Collapse is a topic people like to tell stories about, as it grasps the imagination with what might be and how everything we have now might be gone in the future. I found the books by searching the internet and asking friends and colleagues for recommendations. This means there is no coherent set of criteria that makes a book collapse relevant, more a vibes based approach on what I and other people felt could be a collapse relevant book. Obviously, this is also not a complete list, so I’d be happy to hear further suggestions in the comments.
This post gives an overview of the books I have read, makes some recommendations on which ones are worth reading and describes what I have learned from reading them.
Books covered so far
First, I will give a short overview of the books and what I thought about them. The list is roughly ordered by how much I would recommend reading them, starting with the ones I liked least and ending with my favorites.
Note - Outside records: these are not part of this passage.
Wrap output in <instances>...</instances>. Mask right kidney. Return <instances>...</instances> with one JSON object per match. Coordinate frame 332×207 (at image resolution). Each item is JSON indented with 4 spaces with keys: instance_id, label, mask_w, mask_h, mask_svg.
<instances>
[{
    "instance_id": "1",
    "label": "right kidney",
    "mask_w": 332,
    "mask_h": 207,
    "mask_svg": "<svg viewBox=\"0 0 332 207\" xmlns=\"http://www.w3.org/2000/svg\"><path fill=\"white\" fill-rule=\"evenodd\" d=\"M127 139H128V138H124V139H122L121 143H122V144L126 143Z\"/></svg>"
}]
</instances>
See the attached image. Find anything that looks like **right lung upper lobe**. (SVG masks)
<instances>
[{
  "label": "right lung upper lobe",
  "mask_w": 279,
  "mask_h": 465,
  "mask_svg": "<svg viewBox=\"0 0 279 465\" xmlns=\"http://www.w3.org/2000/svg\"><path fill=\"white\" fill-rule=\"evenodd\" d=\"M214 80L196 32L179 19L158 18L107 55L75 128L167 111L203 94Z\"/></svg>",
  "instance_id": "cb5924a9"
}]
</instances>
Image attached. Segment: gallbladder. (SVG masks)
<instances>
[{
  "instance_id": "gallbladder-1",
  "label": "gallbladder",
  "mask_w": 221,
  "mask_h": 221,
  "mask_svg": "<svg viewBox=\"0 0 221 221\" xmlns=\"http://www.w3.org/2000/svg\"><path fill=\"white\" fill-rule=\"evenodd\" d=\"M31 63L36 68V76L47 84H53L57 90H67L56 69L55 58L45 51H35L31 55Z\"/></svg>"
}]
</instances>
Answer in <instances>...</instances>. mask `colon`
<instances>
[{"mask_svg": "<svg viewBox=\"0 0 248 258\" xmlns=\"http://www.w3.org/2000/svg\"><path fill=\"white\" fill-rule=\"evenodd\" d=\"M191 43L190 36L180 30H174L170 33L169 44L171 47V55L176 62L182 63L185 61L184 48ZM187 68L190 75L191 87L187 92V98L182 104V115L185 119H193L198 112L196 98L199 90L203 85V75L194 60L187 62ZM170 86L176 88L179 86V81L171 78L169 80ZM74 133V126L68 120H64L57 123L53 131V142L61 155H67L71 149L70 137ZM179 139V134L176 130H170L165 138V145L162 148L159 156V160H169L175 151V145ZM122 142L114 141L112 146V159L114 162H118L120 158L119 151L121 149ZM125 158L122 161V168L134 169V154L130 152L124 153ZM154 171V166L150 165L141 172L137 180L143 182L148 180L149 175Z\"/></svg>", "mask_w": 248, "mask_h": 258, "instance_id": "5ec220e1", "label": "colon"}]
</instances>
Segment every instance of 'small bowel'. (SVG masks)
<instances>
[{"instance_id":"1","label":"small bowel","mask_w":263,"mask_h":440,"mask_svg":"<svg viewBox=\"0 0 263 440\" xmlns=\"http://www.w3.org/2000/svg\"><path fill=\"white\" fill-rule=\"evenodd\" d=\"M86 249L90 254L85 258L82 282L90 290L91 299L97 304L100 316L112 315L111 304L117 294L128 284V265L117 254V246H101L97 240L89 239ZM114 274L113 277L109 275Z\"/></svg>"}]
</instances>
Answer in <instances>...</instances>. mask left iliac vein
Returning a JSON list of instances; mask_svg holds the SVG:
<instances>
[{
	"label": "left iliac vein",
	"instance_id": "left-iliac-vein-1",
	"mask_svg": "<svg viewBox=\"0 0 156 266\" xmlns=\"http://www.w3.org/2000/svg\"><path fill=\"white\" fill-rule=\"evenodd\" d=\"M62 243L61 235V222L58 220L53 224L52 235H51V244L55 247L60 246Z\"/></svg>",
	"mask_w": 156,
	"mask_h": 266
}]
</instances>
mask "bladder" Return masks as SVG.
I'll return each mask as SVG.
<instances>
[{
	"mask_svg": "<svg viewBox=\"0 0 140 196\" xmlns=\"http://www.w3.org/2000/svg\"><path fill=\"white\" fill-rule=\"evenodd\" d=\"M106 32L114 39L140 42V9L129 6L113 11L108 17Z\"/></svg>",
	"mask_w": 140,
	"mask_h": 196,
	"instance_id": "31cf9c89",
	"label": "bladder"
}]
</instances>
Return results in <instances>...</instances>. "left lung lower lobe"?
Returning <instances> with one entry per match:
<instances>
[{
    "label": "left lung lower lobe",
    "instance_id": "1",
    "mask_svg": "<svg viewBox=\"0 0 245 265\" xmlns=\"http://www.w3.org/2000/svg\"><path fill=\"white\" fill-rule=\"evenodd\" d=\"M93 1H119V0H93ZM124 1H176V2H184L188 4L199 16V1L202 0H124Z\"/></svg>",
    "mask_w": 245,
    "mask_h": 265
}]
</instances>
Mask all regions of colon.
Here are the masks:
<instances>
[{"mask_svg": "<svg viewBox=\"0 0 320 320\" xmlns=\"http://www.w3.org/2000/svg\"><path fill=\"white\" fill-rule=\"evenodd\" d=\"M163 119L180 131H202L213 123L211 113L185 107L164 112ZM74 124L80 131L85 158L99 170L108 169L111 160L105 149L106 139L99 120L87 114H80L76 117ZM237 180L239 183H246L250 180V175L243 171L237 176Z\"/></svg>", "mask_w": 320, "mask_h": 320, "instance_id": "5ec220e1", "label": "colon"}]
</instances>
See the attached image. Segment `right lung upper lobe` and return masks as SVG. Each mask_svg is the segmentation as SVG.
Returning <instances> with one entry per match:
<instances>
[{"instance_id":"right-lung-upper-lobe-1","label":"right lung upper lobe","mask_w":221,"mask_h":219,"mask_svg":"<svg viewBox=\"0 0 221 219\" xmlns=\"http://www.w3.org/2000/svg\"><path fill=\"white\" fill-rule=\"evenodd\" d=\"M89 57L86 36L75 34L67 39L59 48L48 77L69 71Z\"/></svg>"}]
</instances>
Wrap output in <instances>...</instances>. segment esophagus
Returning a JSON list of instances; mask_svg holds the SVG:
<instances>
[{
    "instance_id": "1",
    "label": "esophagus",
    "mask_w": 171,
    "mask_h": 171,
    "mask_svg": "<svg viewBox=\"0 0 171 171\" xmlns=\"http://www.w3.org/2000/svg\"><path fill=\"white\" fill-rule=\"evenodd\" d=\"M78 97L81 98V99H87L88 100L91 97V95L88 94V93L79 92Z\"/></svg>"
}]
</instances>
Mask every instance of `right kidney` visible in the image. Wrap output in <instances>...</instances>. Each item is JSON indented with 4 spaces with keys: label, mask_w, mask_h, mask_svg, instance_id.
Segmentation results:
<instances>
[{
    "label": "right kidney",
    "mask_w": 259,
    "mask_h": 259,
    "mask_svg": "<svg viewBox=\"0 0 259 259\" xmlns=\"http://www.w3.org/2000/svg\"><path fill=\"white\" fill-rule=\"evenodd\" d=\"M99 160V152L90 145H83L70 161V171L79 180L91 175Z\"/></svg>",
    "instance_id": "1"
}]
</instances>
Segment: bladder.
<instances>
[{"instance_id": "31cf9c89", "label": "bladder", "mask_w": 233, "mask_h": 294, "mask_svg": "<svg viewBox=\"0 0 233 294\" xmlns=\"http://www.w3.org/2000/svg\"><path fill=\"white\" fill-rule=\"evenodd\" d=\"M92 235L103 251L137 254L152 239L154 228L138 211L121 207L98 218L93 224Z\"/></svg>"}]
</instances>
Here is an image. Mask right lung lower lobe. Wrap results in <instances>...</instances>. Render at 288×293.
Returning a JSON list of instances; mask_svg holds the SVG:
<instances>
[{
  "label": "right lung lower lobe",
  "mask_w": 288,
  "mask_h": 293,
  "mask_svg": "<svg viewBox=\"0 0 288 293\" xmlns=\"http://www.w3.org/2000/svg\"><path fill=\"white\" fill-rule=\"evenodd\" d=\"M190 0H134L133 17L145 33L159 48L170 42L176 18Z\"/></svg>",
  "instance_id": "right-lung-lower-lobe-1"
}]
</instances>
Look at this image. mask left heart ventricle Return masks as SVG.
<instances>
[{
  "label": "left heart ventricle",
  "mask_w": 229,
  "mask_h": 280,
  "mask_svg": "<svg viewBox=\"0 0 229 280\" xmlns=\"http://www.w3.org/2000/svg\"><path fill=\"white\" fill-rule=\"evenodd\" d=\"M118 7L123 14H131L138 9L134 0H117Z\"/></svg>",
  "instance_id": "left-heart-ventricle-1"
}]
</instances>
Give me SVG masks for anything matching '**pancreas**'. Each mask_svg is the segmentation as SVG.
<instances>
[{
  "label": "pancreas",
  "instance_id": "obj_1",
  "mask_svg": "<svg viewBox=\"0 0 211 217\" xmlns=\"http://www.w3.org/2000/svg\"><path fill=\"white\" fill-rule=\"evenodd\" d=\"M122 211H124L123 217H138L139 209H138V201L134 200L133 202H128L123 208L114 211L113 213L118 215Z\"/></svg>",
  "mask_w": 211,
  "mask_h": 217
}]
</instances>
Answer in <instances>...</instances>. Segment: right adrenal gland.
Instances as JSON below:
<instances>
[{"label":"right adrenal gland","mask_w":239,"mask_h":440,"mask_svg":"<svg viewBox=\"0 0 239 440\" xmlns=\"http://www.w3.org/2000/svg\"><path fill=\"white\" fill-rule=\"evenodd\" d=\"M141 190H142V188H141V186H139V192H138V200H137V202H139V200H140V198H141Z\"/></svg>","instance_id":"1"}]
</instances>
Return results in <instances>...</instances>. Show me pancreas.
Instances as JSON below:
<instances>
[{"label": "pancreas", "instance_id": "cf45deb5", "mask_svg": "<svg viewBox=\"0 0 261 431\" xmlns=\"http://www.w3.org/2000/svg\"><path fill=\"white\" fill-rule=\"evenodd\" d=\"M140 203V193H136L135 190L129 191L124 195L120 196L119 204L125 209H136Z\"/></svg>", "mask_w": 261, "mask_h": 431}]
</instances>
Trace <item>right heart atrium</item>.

The Years of Rice and Salt
The book starts with a great premise: How would the world have developed if the Black Death would have killed 99 % of the European population? And the first few chapters really hammer that home, as they tell the story of a lone warrior trying to survive, only ever finding ruins and death wherever he goes. But after that the book mostly forgets about what got it started, never really mentions that super plague again and instead tells an alternate history story of a monumental battle of cultures between China and an Islamized rest of the world in a connected set of short stories. Don’t get me wrong, the book is not bad, but it was quite disappointing to me, as it does not really say anything about collapse, even though the premise would have been great for that. The alternate history of it is interesting, although it sometimes felt like he took the actual history and just replaced all entries of Europe with China. Some of the short stories were quite good and if you like alternate history, this one is still worth checking out.
The Parable of the Sower
This story follows the life of a young girl that grows up in a world that is in a slow collapse, likely induced by escalating climate change. Social order is breaking down and people revert more and more to barbarism. The main character is trying to create a new ideology of positive change to counteract this and over the length of the book gathers a ragtag group of other survivors. The world it describes is interesting, but remains quite vague, as the book really wants to focus on the thoughts and feelings of the main character. This makes the collapse element seem more like the backdrop in what is actually a coming of age story. So, it was an okay read for me, but ultimately not that interesting.
Oryx and Crake
The world of this novel is one ravaged by climate change and rampant resource overuse. This has destabilized the world, which humanity tried to counteract by going all in on manipulating biology. Creating pigs to harvest human organs or brainless flesh tubes to produce meat, quickly and cheaply. The story is told from the perspective of Snowman, on of the few survivors of an engineered pandemic. Over the length of the book, it is slowly revealed that Snowman’s childhood friend Crake is responsible for this. According to the Wikipedia entry Crake did this to save Earth from humanity, but while reading the book this did not become super clear to me and the whole release of the engineered pandemic felt somewhat random and unearned given the setup. The book is nicely written and good to read, but ultimately I did not find the characters super interesting and the societal collapse itself is only described very vaguely.
Last and First Men
Here the attempt is to tell the story of humanity from the 1930s until the extinction of the last descendant of humankind. This happens via the last men contacting the author of the book from the future to write down the whole history. It is a very weird book. It reads less like fiction and more like a historical treatise from the future. And the author imagines a very wide variety of future humans ranging from flying humans, to ape humans and also humans that are only giant brains in a vat. You also really notice that this book was written by someone from the 1930s, because oh boy does Olaf Stapledon love eugenics. So many pages in this book are spent on describing how better versions of humanity are bred purposefully. Still, it is quite interesting as an historical document, as it shows how people in the 1930s envisioned the future. Also, it is interesting in how he describes how all the different past civilizations perished, some from resource overuse, some from moral failures or others by just being unlucky. Overall, a somewhat fascinating book, but not really that great to actually read.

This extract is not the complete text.